SOUND JUDGEMENT
THE LATEST ALBUM RELEASES RATED AND REVIEWED
RE-ANIMATOR EVERYTHING EVERYTHING
THE follow-up to 2017’s Mercurynominated A Fever Dream, Everything Everything have approached their fifth studio album with the same genre-melding approach that saw them rise to alternative art-rock glory.
Surging beats and stripped-back melodies are the order of the day. Album opener Lost Power builds perfectly, transitioning from the delicate to crashingly powerful. The fuzzy, tangled tones of Birdcage and the pop-infused simplicity of Violent Sun are album high points.
A year of songwriting and demoing has condensed into an album that should satisfy both new converts and fans of their earlier work.
AMERICAN HEAD THE FLAMING LIPS
THE Oklahoman psychedelic rockers serve up more of the same for their 16th studio album, but if it’s to your taste, it’ll be a welcome repast.
American Head is almost a concept album in that the themes of religion, family, and of course mind-enhancing drugs, are interwoven throughout.
The anthemic mid-tempo My Religion Is You is the obvious choice for the single, but there are far more interesting cuts on here, such as You N Me Sellin’ Weed, driven by its sci-fi lyrics and fluctuating tempo changes.
Frontman Wayne Coyne’s voice becomes vulnerable on Assassins Of Youth, punctuated with ear-tingling synth bleeps, which also crop up in the experimental Brother Eye to fascinating effect.

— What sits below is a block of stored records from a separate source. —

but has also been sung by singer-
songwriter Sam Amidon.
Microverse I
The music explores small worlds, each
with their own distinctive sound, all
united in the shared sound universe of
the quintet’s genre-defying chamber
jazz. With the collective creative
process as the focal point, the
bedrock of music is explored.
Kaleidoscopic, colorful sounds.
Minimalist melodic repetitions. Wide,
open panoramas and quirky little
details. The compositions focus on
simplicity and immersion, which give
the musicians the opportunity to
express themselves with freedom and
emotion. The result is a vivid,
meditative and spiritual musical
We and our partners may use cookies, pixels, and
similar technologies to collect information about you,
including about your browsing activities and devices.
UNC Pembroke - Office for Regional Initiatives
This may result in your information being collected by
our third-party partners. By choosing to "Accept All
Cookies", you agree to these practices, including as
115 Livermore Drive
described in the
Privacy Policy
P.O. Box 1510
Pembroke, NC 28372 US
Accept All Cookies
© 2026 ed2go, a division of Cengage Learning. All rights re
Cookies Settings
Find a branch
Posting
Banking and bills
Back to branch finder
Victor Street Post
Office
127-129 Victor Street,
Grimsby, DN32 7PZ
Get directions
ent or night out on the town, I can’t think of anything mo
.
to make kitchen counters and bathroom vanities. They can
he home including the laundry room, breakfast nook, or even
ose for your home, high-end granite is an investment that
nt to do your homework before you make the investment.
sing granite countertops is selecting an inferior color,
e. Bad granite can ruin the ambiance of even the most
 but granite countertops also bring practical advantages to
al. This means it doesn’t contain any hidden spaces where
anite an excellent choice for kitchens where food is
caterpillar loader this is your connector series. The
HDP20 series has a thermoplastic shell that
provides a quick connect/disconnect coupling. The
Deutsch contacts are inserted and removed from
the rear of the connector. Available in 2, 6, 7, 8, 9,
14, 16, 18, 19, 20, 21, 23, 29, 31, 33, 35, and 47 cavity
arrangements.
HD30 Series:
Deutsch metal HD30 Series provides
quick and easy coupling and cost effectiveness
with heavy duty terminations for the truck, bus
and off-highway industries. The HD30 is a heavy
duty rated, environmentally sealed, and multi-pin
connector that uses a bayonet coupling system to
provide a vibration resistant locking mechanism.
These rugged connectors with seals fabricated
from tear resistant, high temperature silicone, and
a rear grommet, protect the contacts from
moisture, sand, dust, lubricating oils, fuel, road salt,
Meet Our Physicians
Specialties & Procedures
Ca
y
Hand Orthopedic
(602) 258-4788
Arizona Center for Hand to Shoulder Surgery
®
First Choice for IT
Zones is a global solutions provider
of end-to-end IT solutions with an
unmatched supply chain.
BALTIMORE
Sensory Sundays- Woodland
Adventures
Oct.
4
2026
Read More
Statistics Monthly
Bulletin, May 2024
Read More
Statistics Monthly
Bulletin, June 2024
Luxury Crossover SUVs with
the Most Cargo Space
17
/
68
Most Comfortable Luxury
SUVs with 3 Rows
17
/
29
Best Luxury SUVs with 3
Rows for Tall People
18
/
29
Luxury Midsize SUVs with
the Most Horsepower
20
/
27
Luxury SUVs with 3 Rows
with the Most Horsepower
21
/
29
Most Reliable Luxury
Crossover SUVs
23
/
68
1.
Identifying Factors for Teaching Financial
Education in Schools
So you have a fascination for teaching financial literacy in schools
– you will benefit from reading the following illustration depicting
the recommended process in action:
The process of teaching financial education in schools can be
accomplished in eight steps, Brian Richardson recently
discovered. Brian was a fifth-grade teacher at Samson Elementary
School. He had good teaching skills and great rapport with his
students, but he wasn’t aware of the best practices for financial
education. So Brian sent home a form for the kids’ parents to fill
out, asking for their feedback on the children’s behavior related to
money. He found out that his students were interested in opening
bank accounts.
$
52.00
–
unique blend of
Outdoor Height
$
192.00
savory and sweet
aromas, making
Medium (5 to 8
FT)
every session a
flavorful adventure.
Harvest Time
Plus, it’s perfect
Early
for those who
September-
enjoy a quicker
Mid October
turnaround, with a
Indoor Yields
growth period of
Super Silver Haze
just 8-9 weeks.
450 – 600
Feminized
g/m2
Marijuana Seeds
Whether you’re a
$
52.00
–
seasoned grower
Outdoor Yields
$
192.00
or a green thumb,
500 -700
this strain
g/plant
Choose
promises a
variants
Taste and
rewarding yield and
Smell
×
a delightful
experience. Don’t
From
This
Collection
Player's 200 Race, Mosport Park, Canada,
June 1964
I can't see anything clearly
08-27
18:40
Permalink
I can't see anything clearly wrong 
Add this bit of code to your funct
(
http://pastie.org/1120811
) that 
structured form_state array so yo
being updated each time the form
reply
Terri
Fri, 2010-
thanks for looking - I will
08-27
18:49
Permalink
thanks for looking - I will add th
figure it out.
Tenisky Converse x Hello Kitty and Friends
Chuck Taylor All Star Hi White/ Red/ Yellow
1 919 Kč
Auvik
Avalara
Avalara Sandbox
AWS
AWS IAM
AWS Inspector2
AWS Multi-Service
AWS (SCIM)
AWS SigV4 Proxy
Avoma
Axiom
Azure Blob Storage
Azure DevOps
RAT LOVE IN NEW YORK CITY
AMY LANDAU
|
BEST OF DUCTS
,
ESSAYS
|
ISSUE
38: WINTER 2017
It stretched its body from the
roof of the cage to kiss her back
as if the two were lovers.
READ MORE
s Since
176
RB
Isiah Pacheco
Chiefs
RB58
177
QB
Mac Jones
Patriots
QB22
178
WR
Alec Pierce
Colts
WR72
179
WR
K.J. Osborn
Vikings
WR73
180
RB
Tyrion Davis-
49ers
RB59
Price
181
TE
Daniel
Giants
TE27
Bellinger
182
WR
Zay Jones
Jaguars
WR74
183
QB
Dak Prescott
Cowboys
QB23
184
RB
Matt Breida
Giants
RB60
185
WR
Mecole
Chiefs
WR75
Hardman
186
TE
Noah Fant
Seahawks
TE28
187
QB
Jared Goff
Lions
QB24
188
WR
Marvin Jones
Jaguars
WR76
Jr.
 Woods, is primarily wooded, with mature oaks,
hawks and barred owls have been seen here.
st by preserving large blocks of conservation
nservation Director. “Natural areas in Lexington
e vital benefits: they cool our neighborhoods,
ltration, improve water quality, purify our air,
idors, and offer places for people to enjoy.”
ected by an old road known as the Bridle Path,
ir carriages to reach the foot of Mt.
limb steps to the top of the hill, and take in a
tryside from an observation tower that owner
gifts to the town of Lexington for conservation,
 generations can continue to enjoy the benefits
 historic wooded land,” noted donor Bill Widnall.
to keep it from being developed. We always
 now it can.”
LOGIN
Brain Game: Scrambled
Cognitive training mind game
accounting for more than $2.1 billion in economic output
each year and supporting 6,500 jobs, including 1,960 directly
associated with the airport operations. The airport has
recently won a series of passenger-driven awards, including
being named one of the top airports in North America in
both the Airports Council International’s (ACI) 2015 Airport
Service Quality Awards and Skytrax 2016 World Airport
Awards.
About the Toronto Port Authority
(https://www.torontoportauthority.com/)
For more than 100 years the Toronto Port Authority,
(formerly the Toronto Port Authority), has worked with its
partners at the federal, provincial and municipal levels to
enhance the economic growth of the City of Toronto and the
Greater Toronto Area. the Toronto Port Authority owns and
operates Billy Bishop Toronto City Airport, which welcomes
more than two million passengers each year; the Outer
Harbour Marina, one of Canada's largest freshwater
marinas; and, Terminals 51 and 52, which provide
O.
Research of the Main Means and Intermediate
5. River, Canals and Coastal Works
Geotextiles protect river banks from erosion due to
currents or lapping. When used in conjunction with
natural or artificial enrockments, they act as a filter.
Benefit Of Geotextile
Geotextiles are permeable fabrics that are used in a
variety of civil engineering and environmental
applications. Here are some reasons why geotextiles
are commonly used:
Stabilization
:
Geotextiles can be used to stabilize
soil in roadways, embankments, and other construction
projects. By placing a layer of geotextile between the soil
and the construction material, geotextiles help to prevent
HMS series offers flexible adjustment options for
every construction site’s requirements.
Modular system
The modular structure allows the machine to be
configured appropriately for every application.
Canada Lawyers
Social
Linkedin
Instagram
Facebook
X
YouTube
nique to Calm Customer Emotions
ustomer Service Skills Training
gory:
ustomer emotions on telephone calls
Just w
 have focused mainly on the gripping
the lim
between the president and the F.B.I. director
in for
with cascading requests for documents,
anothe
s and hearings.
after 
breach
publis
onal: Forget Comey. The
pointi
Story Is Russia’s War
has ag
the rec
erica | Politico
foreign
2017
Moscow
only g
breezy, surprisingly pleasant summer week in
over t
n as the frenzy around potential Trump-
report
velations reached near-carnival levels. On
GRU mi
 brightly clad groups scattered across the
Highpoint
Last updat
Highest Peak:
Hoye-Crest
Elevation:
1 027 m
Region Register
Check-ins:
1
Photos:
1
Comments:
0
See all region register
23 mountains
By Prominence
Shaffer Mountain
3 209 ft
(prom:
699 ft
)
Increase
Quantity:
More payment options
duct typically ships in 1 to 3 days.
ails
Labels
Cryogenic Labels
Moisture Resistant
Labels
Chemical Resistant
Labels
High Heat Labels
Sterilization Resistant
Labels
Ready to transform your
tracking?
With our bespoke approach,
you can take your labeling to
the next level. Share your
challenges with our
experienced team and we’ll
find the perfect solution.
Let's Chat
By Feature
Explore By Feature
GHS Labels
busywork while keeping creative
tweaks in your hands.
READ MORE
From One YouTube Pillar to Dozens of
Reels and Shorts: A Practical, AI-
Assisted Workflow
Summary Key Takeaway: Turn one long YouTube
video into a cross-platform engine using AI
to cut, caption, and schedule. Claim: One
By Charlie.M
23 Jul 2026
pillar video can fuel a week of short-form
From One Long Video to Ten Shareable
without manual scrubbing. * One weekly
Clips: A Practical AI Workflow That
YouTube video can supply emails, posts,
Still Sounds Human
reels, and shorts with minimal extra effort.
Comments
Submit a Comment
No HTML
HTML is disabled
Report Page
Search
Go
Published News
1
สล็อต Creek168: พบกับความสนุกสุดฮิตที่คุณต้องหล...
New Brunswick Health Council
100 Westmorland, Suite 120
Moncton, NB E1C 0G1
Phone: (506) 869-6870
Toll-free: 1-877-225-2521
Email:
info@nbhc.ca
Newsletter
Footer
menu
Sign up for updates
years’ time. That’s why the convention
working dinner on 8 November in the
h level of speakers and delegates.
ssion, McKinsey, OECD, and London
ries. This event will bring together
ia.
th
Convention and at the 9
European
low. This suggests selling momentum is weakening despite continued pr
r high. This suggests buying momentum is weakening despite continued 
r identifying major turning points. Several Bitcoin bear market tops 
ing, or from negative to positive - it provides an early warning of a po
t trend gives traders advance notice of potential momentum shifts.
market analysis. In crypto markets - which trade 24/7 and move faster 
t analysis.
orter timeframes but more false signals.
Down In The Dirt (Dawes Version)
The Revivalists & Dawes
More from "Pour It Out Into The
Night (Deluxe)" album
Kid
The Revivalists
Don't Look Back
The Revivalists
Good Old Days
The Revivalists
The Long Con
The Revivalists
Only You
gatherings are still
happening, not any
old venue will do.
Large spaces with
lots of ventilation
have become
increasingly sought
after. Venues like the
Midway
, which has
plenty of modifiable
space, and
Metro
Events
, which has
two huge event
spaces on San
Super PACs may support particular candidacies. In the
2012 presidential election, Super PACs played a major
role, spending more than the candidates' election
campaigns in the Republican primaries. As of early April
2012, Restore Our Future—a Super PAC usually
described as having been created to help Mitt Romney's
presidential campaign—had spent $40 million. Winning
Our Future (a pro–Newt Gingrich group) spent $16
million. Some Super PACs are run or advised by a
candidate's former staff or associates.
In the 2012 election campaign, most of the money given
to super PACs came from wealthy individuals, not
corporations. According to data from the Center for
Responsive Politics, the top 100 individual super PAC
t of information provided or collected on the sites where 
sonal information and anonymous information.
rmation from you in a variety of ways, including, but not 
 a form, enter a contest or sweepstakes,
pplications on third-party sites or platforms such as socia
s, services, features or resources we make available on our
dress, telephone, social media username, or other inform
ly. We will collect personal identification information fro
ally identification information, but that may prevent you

It’s fair to say the album as a whole will leave you feeling warm and fuzzy, but it lacks the ecstatic heights of their earlier work.
GENERATIONS WILL BUTLER
WILL BUTLER likes to keep busy – in the past five years he’s recorded and toured with Arcade Fire, released his debut solo album and a live record, and earned his Master’s degree in public policy from Harvard.
There’s also a lot going on in Generations, his new solo album, a sprawling and at times exhausting collection of disparate songs.
There’s the electronica of opener Outta Here, the new wave of Bethlehem, the Motown-tinged Close My Eyes and the 80s pop of Hard Times, while Fine, about George Washington, sounds like Tom Waits penned a sequel to Hamilton.
The more you listen the more sense it makes, leaving you wondering where Butler will go next.